Monday, July 03, 2006

From Sunday, July 2

I spent the morning and early afternoon with JS and Josette. They have a 16-month-old son, J, and another son due in September. Josette made rice, a black bean sauce, a tomato sauce, meatballs (with MCC canned turkey, a very hot item!) and key lime juice. It was very tasty! Pictures are attached of J and cousin L, age 10.

JS mentioned that the MCC country reps who just left Haiti knew someone who was kidnapped last December--an 18-yr-old Canadian who'd lived most of his life in Haiti. He was kidnapped during the day while he was driving with a Haitian friend along a road that's not known to be dangerous. The kidnappers had guns and stopped the truck, let the Haitian man go (or he got away), and took the Canadian to Cite Soliel, the most notorious slum in Port-au-Prince. When they got their ransom (not sure how much) they let the boy go unharmed. The boy said the kidnappers wanted the money to buy guns in order to keep fighting for Aristide to return (he's in exile in South Africa). The kidnappers treated the Canadian well--they gave him three meals each day and even fixed his truck, which had been damaged when they kidnapped him, and gave him money to fill the tank with gas when they let him go. Guess they must have felt generous with the ransom money coming in.

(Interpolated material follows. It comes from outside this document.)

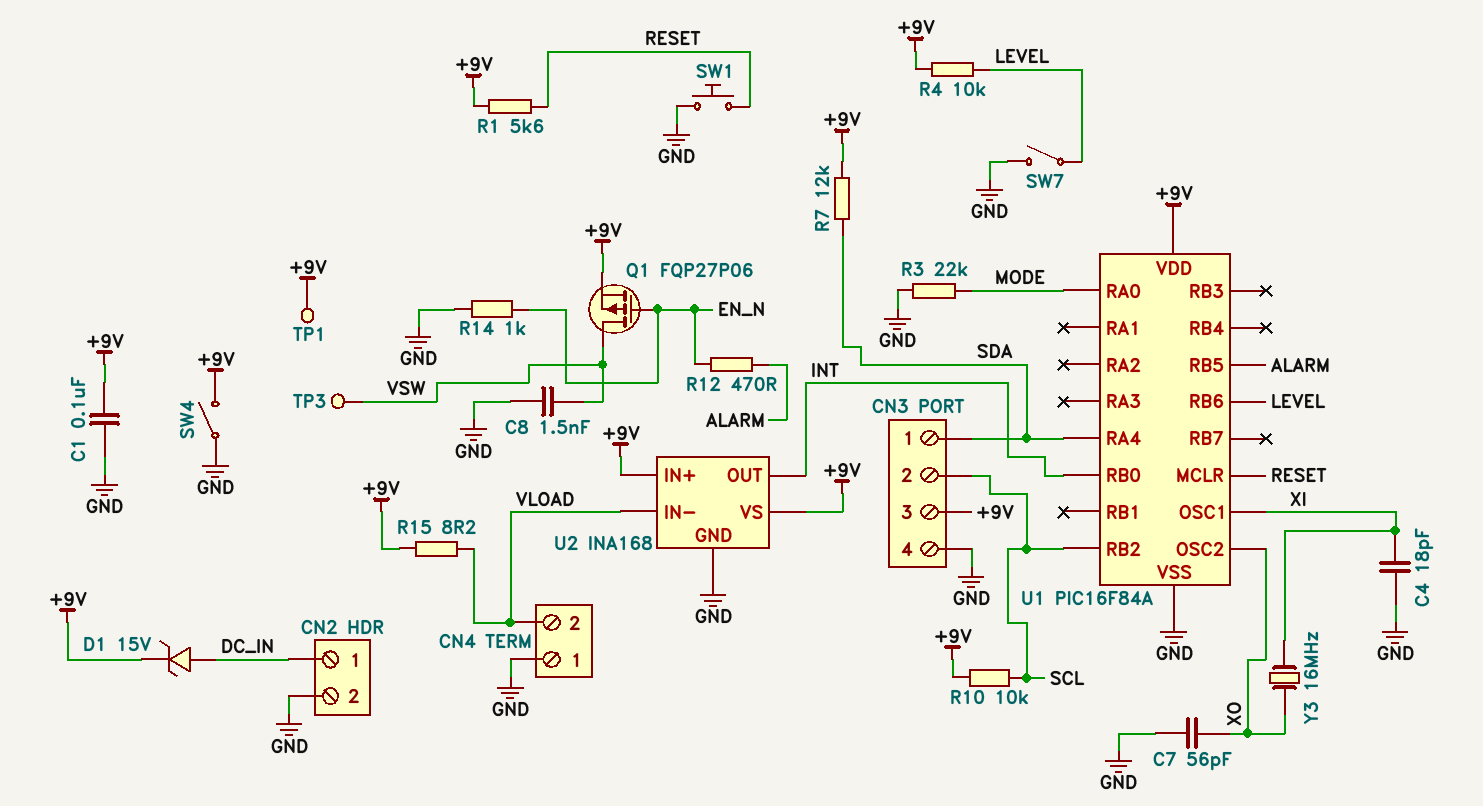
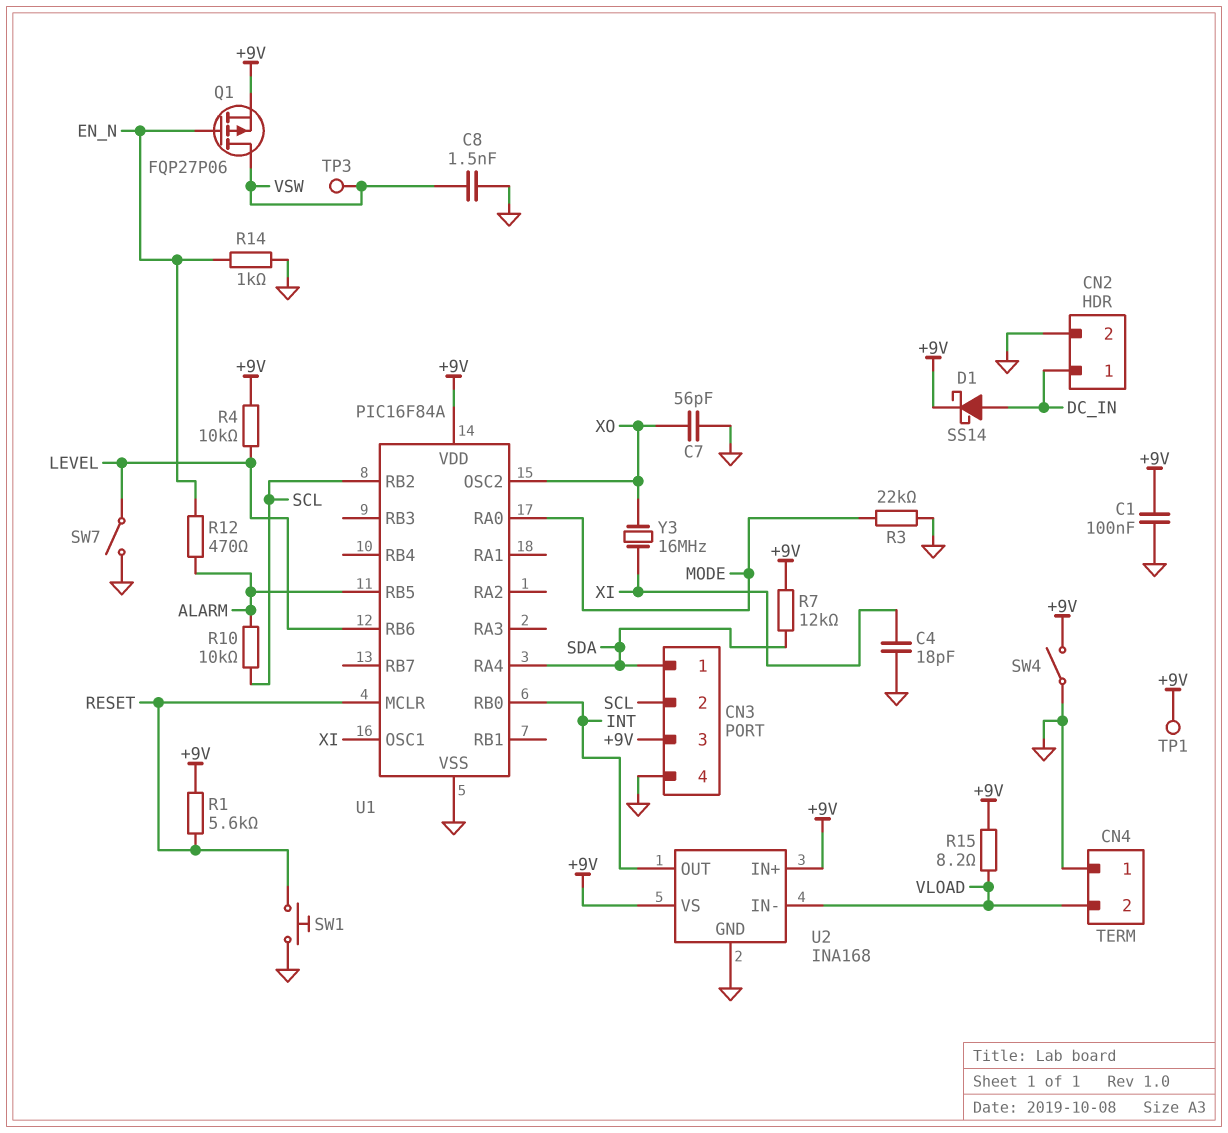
D1: zener 15V (A DC_IN, K +9V) -> schottky SS14 (A DC_IN, K +9V)
R10: 10k (+9V, SCL) -> 10k (ALARM, SCL)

I asked JS if he thought most kidnappings were Aristide-related and he said that some were, but not all. He said that "people you wouldn't think are involved"--that is, wealthy, educated people, perhaps from the elite class--were behind some/many of the kidnappings simply as a way to make money. Some of the kidnappings are politically motivated, as was the case with journalist Jacques Roche who was killed last July despite the ransom being paid. A UN peacekeeping force has been here for--is it 2 years now? They're supposed to be disarming the gangs and thugs, but have just about nothing to show for their time here. They patrol the streets in expensive armored vehicles and SUVS, but besides driving around we're not sure what they do. They are not at all liked by most Haitians, who refer to the UN mission as "Tourista" instead of its official name, "MINUSTA."